Le nègre, d’une agilité et d’une adresse extraordinaires dans ces sortes d’exercices, parvint à exécuter la manœuvre indiquée et s’installa sur le cordon de pierre.

Pasqual était donc à la croisée, le visage collé à la grille et prêtant l’oreille à l’intérieur pour écouter si le gardien qui était descendu à la cantine ne remontait point ; Robinette se tenait tapie sous la voûte ; tendant la tête pour entendre ; Jupiter, entre eux deux, était accroché à la muraille.

— M’y voilà ! dit le noir.

— Bon, reprit Pasqual. Écoute maintenant.

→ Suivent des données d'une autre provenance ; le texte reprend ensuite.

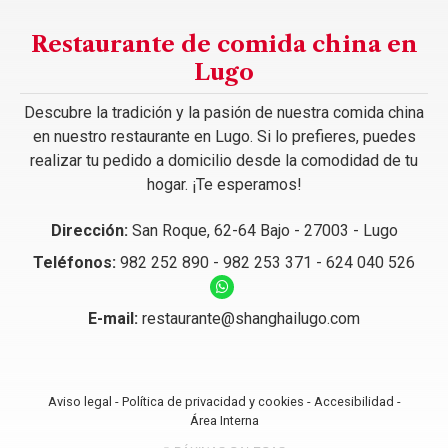
Restaurante de comida china en
Lugo
Descubre la tradición y la pasión de nuestra comida china
en nuestro restaurante en Lugo. Si lo prefieres, puedes
realizar tu pedido a domicilio desde la comodidad de tu
hogar. ¡Te esperamos!
Dirección:
San Roque, 62-64 Bajo - 27003 - Lugo
Teléfonos:
982 252 890
-
982 253 371
-
624 040 526
E-mail:
restaurante@shanghailugo.com
Aviso legal
-
Política de privacidad y cookies
-
Accesibilidad
-
Área Interna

Tu es un misérable…

— Tiens !… moi avoir monté à l’escalade, pour entendre ça !

— Chut ! Tu as épié et dénoncé ton ancien maître après avoir juré de ne jamais reparaître à ses yeux.

— Moi ai bien tenu mon serment : il faisait nuit, le bon maître avoir pas vu le visage à moi…

— El lu m’as perdu aussi, moi, qui t’ai toujours porté secours.

— Oh ! oui, vous souvent avoir empêché les amis de battre Jupiter… Aussi moi porter beaucoup de respect vous, monsieur Pasqual.

— C’est bon…

— Et si vous pas avoir été dans la maudite affaire, moi jamais dénoncé vous.

— Il suffit… Je veux te mettre à même de réparer tes torts envers moi, en me rendant un service. J’ai besoin d’argent, il faut que tu m’en apportes.

— Oui, monsieur Pasqual.

— Tais-toi… Regarde où va tomber ce billet que je roule et que je jette par la grille.

— Je vois… Le billet il a volé, là, vers l’angle du mur.

— Bien, tu le ramasseras… Puis, demain, tu iras chez le père Corbeau, la maison numéro 9, après la barrière d’Enfer… tu lui donneras ce billet, et tu lui diras de te remettre deux mille francs pour moi.

— Deux mille francs, moi entends bien.

— S’il hésite, s’il fait la moindre difficulté, dis-lui de lire bien attentivement ce que je lui écris, et il te donnera la somme. Tu reviendras ici quand je te le ferai dire, et je t’indiquerai le moyen de remettre cet argent entre mes mains.

— Oh ! vous bien tranquille, Jupiter être honnête et fidèle.

— Oui, tu seras honnête et fidèle à cause de la crainte que je t’inspire, tout enfermé que je suis… Il faut s’en contenter… Mais songes à ne rien dire.

Pasqual entendit sans doute des pas dans le couloir, car sans achever sa phrase, il disparut subitement de la fenêtre et rentra dans sa cellule, dont la porte guichetée permettait au gardien de voir dans l’intérieur.

Le nègre, en une minute, descendit de la muraille, ramassa le billet adressé à Corbeau, et tremblant d’être surpris dans son rôle de confident, s’éloigna rapidement de la prison.

Robinette sortit alors de dessous la voûte.

— Ah ! ah ! dit-elle, c’est comme ça !… le père Corbeau a de l’argent et peut donner des deux mille francs à la fois… Eh bien ! j’irai lui en demander aussi, moi… Il faudra bien qu’il m’en donne quand je dirai que c’est pour sauver Pasqual… notre ami à tous, notre frère !… Et, alors, je jure par ces vieilles murailles, pour que mon serment soit fort et solide comme elles, je jure que quand Pasqual passera le seuil de cette porte, ce ne sera qu’avec moi.